12 January 2023

Proud Boys sedition trial opens two years after Washington DC Capitol riot

12 January 2023

A high-profile Capitol riot trial has opened for former Proud Boys leader Enrique Tarrio and four lieutenants charged with seditious conspiracy for what prosecutors say was a desperate plot by far-right extremists to keep Joe Biden out of the White House.

Jurors began hearing lawyers’ opening statements more than two years after Proud Boys members joined a pro-Donald Trump mob in attacking the Capitol on January 6, 2021.

The trial comes on the heels of the seditious conspiracy convictions of two leaders of the Oath Keepers, another far-right extremist group.

Several other Oath Keepers members were charged with plotting to stop the peaceful transfer of presidential power from Mr Trump, a Republican, to Mr Biden, a Democrat.

The case against Tarrio and his four associates is one of the most consequential to emerge from the January 6 riot at the Capitol. The trial will provide an in-depth look at a group that has become an influential force in mainstream Republican politics.

Defence lawyers have said there was never any plan to go into the Capitol or stop Congress’ certification of the electoral vote won by Mr Biden.

And they have accused prosecutors of trying to silence potential defence witnesses. Tarrio’s lawyers have not said whether he will take the stand in his defence.

Tarrio’s co-defendants are Ethan Nordean, of Auburn, Washington, who was a Proud Boys chapter president; Joseph Biggs, of Ormond Beach, Florida, a self-described Proud Boys organiser; Zachary Rehl, who was president of the Proud Boys chapter in Philadelphia; and Dominic Pezzola, a Proud Boy member from Rochester, New York.
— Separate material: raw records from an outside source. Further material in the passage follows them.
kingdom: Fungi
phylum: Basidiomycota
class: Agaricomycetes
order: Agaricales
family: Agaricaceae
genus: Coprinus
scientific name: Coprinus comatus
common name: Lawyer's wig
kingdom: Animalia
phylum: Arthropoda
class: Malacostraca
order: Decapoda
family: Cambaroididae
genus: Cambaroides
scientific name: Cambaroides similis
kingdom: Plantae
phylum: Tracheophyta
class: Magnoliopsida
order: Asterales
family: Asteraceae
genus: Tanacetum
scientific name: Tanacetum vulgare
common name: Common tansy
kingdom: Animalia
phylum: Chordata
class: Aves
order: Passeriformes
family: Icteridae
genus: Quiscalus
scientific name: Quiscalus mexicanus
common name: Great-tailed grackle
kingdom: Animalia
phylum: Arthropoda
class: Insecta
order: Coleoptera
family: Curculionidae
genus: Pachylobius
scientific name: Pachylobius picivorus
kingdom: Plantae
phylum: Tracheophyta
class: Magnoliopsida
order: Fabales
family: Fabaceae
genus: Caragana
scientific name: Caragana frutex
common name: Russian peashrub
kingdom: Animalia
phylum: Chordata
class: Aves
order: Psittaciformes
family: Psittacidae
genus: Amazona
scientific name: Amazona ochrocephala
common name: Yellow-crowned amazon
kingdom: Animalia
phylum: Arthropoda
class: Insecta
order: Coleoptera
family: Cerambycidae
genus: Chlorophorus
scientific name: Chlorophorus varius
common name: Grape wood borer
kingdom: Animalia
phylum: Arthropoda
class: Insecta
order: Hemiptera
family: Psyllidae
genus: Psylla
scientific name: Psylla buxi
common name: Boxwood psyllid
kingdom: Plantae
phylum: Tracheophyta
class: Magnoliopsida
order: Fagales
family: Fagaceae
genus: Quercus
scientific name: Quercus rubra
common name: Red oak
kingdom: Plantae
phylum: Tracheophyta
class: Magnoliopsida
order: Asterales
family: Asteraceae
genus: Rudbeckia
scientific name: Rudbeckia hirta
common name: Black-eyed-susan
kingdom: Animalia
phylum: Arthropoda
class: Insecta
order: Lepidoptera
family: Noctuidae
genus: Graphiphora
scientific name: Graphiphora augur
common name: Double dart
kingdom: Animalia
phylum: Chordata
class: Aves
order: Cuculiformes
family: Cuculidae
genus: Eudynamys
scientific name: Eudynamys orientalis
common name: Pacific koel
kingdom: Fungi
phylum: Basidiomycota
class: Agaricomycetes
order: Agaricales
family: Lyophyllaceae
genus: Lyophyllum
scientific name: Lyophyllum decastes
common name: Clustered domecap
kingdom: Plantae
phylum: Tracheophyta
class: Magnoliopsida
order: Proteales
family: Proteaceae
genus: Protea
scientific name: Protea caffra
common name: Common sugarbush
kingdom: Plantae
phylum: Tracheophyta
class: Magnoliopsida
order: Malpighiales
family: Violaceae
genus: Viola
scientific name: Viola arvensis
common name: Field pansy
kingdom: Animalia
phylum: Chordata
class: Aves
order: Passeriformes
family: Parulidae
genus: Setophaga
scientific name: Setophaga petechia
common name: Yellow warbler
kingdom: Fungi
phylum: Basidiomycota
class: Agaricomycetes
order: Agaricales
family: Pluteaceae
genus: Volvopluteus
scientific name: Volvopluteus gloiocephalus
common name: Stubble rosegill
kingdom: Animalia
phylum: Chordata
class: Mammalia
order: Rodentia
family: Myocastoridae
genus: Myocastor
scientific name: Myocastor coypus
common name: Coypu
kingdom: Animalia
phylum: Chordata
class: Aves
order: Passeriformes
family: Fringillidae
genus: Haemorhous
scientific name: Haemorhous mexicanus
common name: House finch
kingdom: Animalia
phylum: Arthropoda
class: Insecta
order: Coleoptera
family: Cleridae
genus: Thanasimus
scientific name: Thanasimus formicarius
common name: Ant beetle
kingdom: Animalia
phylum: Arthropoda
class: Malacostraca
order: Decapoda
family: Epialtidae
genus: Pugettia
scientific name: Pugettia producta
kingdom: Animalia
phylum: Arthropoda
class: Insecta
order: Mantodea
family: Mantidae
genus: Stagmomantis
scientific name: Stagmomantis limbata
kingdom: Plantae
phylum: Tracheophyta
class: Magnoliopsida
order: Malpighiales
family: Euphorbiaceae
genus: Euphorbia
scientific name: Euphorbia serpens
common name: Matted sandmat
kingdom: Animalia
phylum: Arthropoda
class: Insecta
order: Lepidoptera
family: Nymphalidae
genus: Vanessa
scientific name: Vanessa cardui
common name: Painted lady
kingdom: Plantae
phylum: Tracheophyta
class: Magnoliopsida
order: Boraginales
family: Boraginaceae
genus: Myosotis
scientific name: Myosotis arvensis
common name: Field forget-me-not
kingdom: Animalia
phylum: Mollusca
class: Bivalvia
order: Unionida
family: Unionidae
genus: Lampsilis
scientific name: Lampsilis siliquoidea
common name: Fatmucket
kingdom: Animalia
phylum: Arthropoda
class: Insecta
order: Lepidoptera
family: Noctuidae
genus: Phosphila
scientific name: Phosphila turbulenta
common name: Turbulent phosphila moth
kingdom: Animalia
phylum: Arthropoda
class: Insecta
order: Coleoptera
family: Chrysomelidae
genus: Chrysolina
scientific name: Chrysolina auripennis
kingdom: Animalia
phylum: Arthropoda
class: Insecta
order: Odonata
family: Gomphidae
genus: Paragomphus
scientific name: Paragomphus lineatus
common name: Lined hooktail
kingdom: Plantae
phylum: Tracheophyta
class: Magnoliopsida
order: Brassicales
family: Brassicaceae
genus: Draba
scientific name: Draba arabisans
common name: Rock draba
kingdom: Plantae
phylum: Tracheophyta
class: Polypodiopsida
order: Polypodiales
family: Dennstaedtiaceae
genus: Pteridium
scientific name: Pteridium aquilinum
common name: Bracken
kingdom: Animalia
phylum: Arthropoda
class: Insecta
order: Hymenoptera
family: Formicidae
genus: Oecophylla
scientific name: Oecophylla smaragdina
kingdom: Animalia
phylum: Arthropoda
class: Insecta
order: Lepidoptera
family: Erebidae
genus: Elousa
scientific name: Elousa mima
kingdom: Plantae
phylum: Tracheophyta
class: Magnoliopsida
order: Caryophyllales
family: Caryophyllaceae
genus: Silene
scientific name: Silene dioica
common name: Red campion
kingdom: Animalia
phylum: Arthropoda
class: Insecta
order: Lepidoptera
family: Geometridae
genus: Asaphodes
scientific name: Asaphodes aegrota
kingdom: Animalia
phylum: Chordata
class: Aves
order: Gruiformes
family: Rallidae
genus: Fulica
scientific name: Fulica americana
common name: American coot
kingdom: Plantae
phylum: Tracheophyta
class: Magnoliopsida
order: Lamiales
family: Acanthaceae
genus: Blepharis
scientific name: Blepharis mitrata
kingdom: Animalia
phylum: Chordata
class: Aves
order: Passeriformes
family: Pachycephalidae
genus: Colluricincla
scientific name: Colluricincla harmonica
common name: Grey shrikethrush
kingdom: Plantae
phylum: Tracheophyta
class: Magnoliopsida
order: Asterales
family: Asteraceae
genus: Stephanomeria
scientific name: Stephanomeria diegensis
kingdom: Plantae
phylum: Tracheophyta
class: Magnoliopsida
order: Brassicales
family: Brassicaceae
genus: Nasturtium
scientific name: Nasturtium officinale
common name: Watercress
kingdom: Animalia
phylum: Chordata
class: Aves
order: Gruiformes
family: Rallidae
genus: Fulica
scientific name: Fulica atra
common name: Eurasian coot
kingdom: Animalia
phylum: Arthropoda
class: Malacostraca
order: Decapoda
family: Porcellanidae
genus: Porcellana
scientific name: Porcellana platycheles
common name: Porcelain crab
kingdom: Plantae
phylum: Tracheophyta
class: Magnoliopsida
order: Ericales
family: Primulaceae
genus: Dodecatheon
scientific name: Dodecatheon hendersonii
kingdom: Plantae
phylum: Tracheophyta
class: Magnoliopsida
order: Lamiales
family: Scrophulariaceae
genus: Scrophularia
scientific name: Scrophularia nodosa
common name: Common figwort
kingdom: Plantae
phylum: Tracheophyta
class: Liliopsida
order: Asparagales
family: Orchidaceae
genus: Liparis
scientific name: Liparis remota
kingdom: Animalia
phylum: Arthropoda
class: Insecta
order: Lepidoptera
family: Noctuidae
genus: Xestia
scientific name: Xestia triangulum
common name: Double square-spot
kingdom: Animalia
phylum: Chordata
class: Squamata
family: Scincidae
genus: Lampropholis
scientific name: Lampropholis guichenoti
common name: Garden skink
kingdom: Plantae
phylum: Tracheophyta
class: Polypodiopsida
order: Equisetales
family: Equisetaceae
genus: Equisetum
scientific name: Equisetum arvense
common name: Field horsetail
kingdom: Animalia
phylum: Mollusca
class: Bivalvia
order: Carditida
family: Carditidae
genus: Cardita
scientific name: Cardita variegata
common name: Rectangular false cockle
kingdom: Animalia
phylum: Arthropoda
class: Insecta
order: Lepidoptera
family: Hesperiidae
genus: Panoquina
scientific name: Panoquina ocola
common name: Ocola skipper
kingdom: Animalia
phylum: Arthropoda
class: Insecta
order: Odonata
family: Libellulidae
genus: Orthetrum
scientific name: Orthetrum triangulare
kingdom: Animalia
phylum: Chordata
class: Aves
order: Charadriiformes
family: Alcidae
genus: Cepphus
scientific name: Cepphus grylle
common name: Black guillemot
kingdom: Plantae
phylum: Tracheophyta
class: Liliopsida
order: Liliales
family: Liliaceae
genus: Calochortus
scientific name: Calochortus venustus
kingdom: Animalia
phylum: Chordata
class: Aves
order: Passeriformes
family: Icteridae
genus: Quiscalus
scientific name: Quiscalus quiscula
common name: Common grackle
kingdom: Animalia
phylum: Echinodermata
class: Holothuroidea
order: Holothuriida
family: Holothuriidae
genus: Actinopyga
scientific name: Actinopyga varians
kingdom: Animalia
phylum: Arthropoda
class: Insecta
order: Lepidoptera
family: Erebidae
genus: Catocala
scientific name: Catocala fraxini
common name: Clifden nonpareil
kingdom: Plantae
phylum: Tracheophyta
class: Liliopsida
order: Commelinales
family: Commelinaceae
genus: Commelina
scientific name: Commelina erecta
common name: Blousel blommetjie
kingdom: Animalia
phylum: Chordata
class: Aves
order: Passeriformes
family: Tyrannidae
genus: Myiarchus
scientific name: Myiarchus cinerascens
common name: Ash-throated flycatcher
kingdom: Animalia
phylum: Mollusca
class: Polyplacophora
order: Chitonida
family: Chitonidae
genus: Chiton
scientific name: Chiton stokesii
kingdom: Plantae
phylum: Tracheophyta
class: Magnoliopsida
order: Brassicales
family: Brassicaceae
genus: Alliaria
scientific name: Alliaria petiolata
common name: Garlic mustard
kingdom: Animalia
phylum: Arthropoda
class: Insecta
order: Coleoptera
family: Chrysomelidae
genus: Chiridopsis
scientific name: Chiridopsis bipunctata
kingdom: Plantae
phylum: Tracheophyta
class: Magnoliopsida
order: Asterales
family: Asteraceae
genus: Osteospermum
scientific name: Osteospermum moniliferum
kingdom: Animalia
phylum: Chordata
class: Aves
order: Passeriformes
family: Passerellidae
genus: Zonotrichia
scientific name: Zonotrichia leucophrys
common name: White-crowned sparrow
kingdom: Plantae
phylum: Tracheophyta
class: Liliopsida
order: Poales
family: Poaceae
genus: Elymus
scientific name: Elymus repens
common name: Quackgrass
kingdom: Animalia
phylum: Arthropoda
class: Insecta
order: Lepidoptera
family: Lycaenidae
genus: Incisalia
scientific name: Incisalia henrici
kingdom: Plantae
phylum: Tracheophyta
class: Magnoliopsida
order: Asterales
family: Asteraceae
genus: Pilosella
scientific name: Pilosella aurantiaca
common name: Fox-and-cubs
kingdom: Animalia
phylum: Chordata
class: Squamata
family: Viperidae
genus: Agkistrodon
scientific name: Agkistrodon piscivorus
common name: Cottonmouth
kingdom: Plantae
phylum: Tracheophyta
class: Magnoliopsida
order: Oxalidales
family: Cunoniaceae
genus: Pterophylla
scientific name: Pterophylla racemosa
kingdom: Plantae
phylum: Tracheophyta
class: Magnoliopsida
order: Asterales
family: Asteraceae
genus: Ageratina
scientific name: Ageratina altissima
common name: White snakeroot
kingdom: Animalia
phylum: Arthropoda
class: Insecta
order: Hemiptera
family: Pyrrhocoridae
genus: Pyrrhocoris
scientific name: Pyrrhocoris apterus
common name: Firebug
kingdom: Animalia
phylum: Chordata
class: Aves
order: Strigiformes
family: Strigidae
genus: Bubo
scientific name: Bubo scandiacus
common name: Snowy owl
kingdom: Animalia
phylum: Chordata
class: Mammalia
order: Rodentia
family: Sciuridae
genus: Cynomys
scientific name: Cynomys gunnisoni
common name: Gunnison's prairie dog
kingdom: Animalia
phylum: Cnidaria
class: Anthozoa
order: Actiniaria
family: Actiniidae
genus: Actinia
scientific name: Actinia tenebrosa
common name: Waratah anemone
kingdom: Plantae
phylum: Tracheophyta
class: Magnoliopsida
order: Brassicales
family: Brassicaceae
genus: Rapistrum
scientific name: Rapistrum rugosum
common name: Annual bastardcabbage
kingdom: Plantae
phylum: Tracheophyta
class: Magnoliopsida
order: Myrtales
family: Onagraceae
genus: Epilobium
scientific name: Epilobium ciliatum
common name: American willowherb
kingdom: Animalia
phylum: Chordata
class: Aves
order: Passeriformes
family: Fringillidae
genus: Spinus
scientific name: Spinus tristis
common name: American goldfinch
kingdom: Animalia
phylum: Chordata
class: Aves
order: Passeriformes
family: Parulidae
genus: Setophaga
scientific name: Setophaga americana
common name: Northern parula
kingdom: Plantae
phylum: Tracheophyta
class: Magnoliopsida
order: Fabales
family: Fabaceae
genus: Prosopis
The Justice Department has charged nearly 1,000 people across the United States over the deadly insurrection, and its investigation continues to grow.

The Proud Boys’ trial is the first major trial to begin since the House committee investigating the insurrection urged the department to bring criminal charges against Mr Trump and associates who were behind his efforts to overturn his 2020 election loss.

While the criminal referral has no real legal standing, it adds to political pressure already on Attorney General Merrick Garland and Jack Smith, the special counsel he appointed who is conducting an investigation into January 6 and Mr Trump’s actions.

Jury selection in the case took two weeks as a slew of potential jurors said they associated the Proud Boys with hate groups or white nationalism.

The Capitol can be seen in the distance from parts of the courthouse, where a second group of Oath Keepers are also currently on trial for seditious conspiracy, which carries up to 20 years behind bars upon conviction.

Tarrio, who is from Miami, was not in Washington on January 6 because he was arrested two days before the riot and charged with vandalising a Black Lives Matter banner at a historic Black church during a protest in December 2020.

He was ordered to leave the capital, but prosecutors say he remained engaged in the extremist group’s planning for January 6.

Prosecutors are expected to tell jurors that as the Proud Boys’ anger over the election grew, they also began to turn against police over Tarrio’s arrest and over the failure to bring charges in the stabbing of another Proud Boy during clashes the month before the riot.

Communications cited in court papers show the Proud Boys discussing storming the Capitol in the days before the riot. On January 3, someone suggested in a group chat that the “main operating theatre” be in front of the Capitol.

“I didn’t hear this voice note until now, you want to storm the Capitol,” Tarrio said the next day in the same chat.

Tarrio’s lieutenants were part of the first wave of rioters to push onto Capitol grounds and charge past police barricades toward the building, according to prosecutors.

Pezzola used a riot shield he stole from a Capitol Police officer to break a window, allowing the first rioters to enter the building, prosecutors allege.

Prosecutors say Tarrio cheered on the actions of the Proud Boys on the ground as he watched from afar.

“Do what must be done. #WeThePeople.” he wrote on social media as the riot unfolded. “Don’t (expletive) leave,” Tarrio wrote in another post.